● **Reading passage**:
- - - - - - -

Existing solutions for this problem include phonetic or information similarity algorithms, edit-distance methods, statistical-similarity approaches, and word-embedding methods. However, these approaches face limitations, such as inability to handle multiple scripts, trade-offs between recall and precision, high computational requirements, lack of inherent feedback, difficulty interpreting stop words, handling multiple joining keys, and contextual similarities.

The authors describe their experience with a large corporate bank client using an "ensemble" approach for fuzzy name matching, which improved the quality and quantity of customer leads significantly within a month of implementation. The bank was able to reduce operational expenses, improve efficiency, and allocate data-scientist time more effectively.

The article discusses five main challenges encountered while building a comprehensive data asset for companies:

Identifying the same companies across datasets: This involved normalizing company names and addresses, removing noise from names, matching company names across datasets, and accounting for language differences in data from multiple regions.
Choosing the most meaningful information for each record: This required interpreting the usefulness of a field in terms of its completeness, coverage, usability, and correctness. It was difficult as much of the information was duplicated across different fields.
Processing text across each individual dataset to normalize the fields: Each dataset had unique challenges, including differing text formats for key information, incomplete or unclear addresses, and diverse text delimiters and data formats.
Aggregating information from different data sources: This involved consolidating over 1,000 fields of information for more than 10 million companies into a master database, once the same companies had been identified across datasets.
Building an audit and feedback mechanism: This task was necessary to assure data quality and to continuously enhance the logic and improve the quality of leads. The system needed to generate leads in a self-sustaining manner.

The article discusses the development of a large-scale fuzzy matching system using a hybrid approach, with development and testing of over 50 components over three months. The final system consists of five core modules:

Language detection and transliteration: The system identifies the language of a given string and generates translations. It includes language detection of mixed-language strings, normalization of languages through a transliteration layer, plain-text translation using Google Translate API, syllable-based maximum matching for word alignment, and preparing word/character embedding for multi-lingual comparison of secondary words.
Pre-processing textual data: This module cleans the text by normalizing cases, tokenizing text depending on the script, treating special characters using a custom list for each language, stemming using the Porter Stemmer or Regexp Stemmer for non-Latin languages, and treating stop words. It also includes a dynamic word/character importance calculator, list of standard prefixes/suffixes/geographies, and replacement words to normalize the content.

- - - - - - -

● **Dataset extract**:
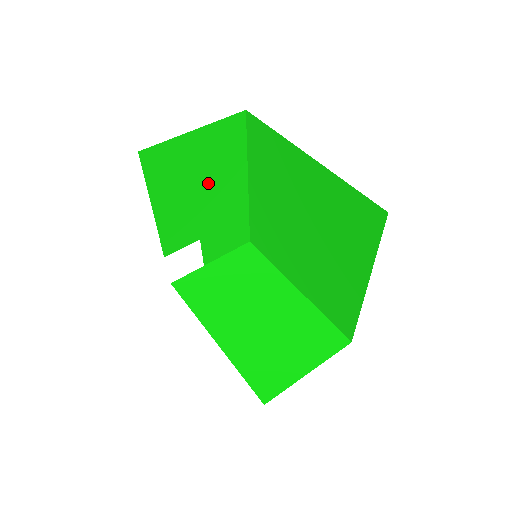
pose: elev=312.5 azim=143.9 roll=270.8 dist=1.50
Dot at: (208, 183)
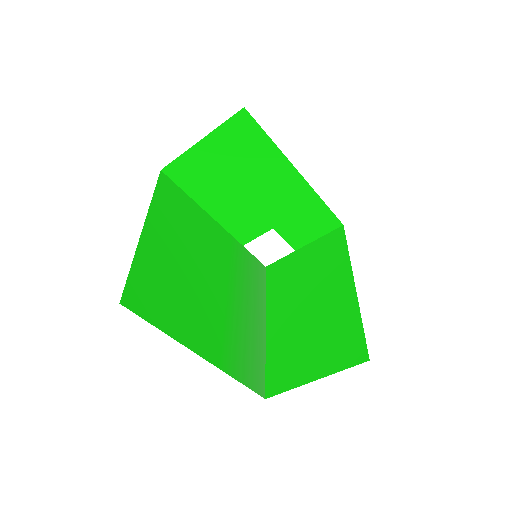
Dot at: (247, 180)
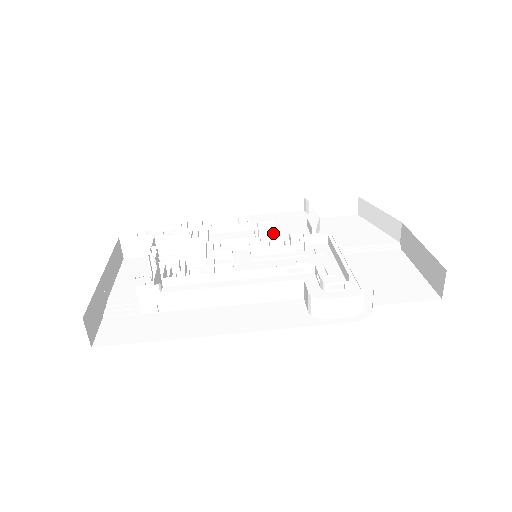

- - - - - - -

● **To be done**:
1 – Retype the part of the fuzzy name matching text starting at "Identifying the same" and ending at "and data formats.".
2 – In the fuzzy name matching text, how long did the development and testing of over 50 components take?

● **Solutions to each task**:
1 –
Identifying the same companies across datasets: This involved normalizing company names and addresses, removing noise from names, matching company names across datasets, and accounting for language differences in data from multiple regions.
Choosing the most meaningful information for each record: This required interpreting the usefulness of a field in terms of its completeness, coverage, usability, and correctness. It was difficult as much of the information was duplicated across different fields.
Processing text across each individual dataset to normalize the fields: Each dataset had unique challenges, including differing text formats for key information, incomplete or unclear addresses, and diverse text delimiters and data formats.

2 – Three months.